I've been using gitlab-ci to automate the end-2-end tests for my PHP-applications for several years now, but I wasn't really happy about the way I got it to work: it involved injecting IP-addresses into configuration files, and starting a web server as a part of the test job.

an elephpant, and the apache and gitlab logo's

Today I can run apache and php-fpm as services, so that the job's script doesn't have to care about the web server, and can fully concentrate on running the actual tests.

As a proof of concept, I created a demo project on gitlab, that has a gitlab-ci-pipeline, using curl to run a hello-world-php-script by sending a request to an apache server. (So no fancy things with selenium here.)

I have been trying this before, but it always failed, because I had mainly two problems:

  • I was not sure how I could share the source code of my application with the php server.
  • The different services seemed to be unaware of each other. Typically a selenium service couldn't find the IP address of my webserver.

I had searched the web for solutions, but I only seemed to find discussions involving docker-in-docker, which I don't completely understand, and which are too complex for the problem I was trying to solve. And as it turns out, what we're trying to do here is really not difficult, you just need to know what to do.

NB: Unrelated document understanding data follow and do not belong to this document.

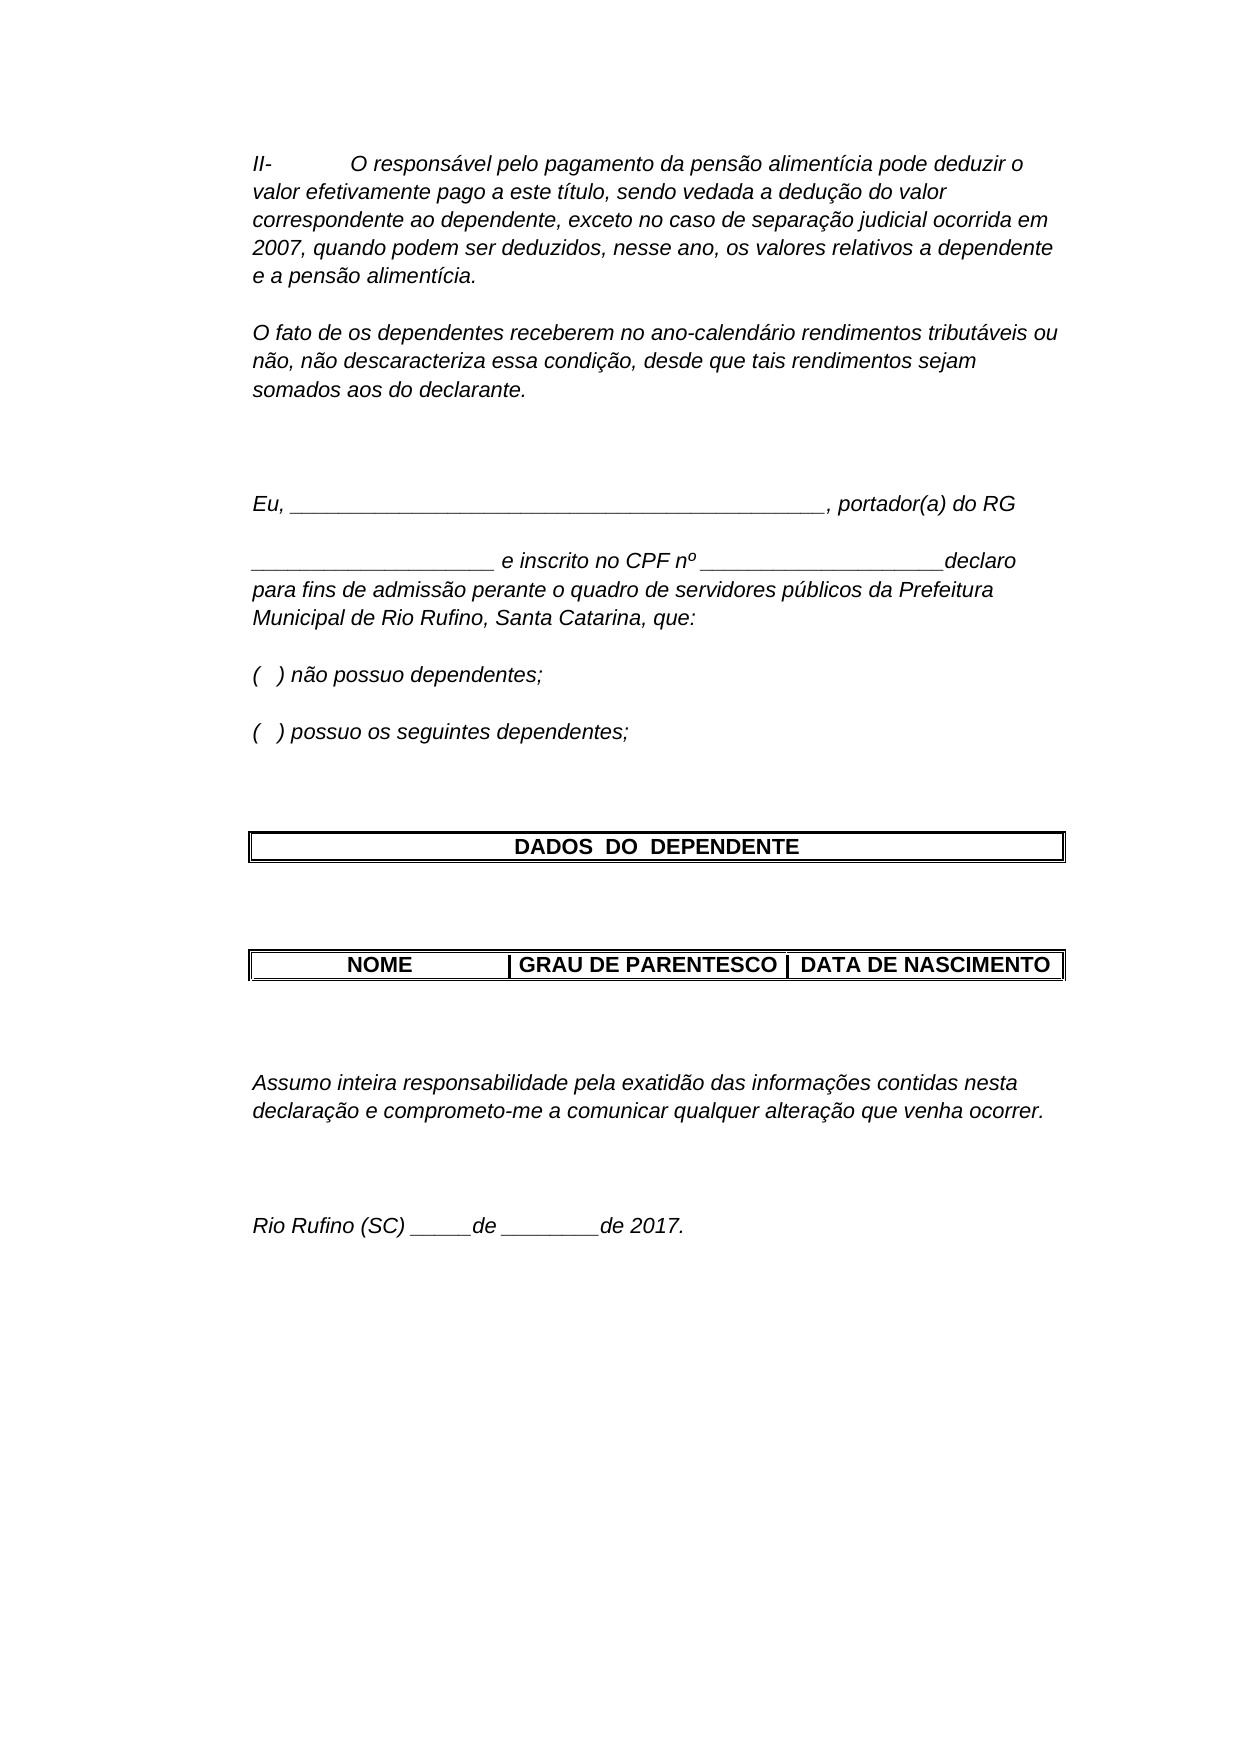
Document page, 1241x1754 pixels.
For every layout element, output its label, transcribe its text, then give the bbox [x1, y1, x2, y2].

text Rio Rufino (SC) _____de ________de 2017. [252, 1210, 1063, 1238]
text ____________________ e inscrito no CPF nº ____________________declaro para fins de admissão perante o quadro de servidores públicos da Prefeitura Municipal de Rio Rufino, Santa Catarina, que: [252, 546, 1063, 630]
text ( ) não possuo dependentes; [252, 659, 1063, 687]
table_header DATA DE NASCIMENTO [787, 953, 1062, 977]
text ( ) possuo os seguintes dependentes; [252, 716, 1063, 744]
text Assumo inteira responsabilidade pela exatidão das informações contidas nesta declaração e comprometo-me a comunicar qualquer alteração que venha ocorrer. [252, 1067, 1063, 1123]
table_header NOME [252, 953, 509, 977]
text II- O responsável pelo pagamento da pensão alimentícia pode deduzir o valor efetivamente pago a este título, sendo vedada a dedução do valor correspondente ao dependente, exceto no caso de separação judicial ocorrida em 2007, quando podem ser deduzidos, nesse ano, os valores relativos a dependente e a pensão alimentícia. [252, 148, 1063, 288]
table_header GRAU DE PARENTESCO [509, 951, 787, 977]
table_header DADOS DO DEPENDENTE [252, 834, 1062, 859]
text Eu, ____________________________________________, portador(a) do RG [252, 488, 1063, 516]
text O fato de os dependentes receberem no ano-calendário rendimentos tributáveis ou não, não descaracteriza essa condição, desde que tais rendimentos sejam somados aos do declarante. [252, 317, 1063, 402]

Solving the problem of services being unaware of each other, was the easiest. You just need to set FF_NETWORK_PER_BUILD to 1 in .gitlab-ci.yml.

Then there is the issue of sharing the source code from the git repository (or the code built in previous stages) with the apache container.

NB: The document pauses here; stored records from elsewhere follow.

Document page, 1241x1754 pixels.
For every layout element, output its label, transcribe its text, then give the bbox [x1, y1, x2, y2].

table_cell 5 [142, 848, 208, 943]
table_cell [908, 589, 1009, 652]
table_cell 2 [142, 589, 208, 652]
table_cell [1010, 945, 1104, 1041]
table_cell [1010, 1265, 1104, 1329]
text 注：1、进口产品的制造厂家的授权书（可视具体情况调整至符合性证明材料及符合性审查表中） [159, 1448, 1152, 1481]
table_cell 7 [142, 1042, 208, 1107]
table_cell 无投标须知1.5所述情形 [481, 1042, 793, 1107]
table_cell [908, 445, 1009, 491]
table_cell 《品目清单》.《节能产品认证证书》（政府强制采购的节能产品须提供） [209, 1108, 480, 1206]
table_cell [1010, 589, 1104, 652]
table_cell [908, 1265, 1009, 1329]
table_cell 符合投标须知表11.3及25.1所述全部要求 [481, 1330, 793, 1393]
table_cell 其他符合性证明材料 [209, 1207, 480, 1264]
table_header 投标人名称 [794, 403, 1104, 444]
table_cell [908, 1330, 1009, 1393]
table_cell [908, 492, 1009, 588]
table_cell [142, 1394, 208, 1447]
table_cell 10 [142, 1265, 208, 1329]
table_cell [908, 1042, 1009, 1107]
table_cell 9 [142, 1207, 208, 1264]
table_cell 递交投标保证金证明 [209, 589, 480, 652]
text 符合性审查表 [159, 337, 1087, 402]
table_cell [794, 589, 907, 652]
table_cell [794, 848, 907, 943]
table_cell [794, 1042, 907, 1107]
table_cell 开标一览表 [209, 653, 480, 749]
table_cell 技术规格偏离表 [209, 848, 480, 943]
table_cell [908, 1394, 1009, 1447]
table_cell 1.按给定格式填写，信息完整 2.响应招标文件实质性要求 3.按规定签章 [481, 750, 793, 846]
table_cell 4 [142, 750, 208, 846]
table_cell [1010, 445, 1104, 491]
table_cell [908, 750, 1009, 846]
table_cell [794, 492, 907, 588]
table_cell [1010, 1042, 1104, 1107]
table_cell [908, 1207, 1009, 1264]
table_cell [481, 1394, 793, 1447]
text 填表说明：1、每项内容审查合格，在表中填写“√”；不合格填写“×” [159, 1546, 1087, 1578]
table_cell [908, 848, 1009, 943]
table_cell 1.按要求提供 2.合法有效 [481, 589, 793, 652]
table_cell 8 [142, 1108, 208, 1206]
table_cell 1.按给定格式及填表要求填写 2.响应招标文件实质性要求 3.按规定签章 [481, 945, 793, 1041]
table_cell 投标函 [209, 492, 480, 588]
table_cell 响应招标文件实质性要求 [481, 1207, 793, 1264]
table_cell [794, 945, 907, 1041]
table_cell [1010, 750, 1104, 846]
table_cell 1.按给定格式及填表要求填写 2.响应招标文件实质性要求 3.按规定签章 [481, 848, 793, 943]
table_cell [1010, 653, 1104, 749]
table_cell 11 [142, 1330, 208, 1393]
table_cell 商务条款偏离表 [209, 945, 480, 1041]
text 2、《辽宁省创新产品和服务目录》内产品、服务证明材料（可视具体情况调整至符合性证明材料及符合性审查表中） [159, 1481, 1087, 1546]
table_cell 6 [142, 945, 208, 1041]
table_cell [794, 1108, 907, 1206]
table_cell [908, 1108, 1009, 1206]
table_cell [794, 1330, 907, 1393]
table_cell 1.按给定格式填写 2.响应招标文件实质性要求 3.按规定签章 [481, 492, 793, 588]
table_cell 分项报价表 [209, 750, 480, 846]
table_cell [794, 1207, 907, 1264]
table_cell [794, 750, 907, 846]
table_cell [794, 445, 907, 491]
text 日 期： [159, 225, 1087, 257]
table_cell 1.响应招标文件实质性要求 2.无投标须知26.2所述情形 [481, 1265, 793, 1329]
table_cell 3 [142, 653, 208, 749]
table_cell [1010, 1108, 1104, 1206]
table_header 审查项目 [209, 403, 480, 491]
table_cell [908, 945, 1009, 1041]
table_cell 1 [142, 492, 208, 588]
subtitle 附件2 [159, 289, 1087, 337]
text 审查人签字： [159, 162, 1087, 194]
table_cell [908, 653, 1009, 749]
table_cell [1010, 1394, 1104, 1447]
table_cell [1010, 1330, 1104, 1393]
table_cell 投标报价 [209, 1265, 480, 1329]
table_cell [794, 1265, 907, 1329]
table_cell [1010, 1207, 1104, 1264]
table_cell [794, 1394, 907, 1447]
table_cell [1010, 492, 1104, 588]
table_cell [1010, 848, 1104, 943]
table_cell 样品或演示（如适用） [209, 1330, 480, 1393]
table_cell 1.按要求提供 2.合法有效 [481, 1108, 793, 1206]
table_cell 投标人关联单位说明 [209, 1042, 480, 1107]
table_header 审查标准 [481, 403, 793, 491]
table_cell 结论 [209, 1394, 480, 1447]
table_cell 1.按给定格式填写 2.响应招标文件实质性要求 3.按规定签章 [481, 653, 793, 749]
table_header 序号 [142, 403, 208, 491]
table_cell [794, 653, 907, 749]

When the gitlab runner is executing jobs, your source code is located in the directory /builds/group-name/project_name. (This directory is available to the runner as the CI_PROJECT_DIR environment variable.) Now it seems there is some gitlab magic in place that creates a volume in each service's container, so that this directory is shared between all services.

So the only thing we need to make the webserver work, is a custom apache container, configured to look in this particular directory for the files, to pass those to php.

I was a little worried because when the pipeline runs, this message showed up in the job log:

2022-06-16T13:17:38.351483903Z AH00112: Warning: DocumentRoot [/builds/johanv/php-ci-demo/public] does not exist

But in the end, it did produce the expected 'Hello world!' message, so maybe the volume takes some time to mount. Or maybe something else is going on, I really don't know that much about docker and gitlab ci. But it seems to work, so I am happy 😅

Anyway, I hope that this will be useful to you. The demo project is located at gitlab.com/johanv/php-ci-demo. Have fun!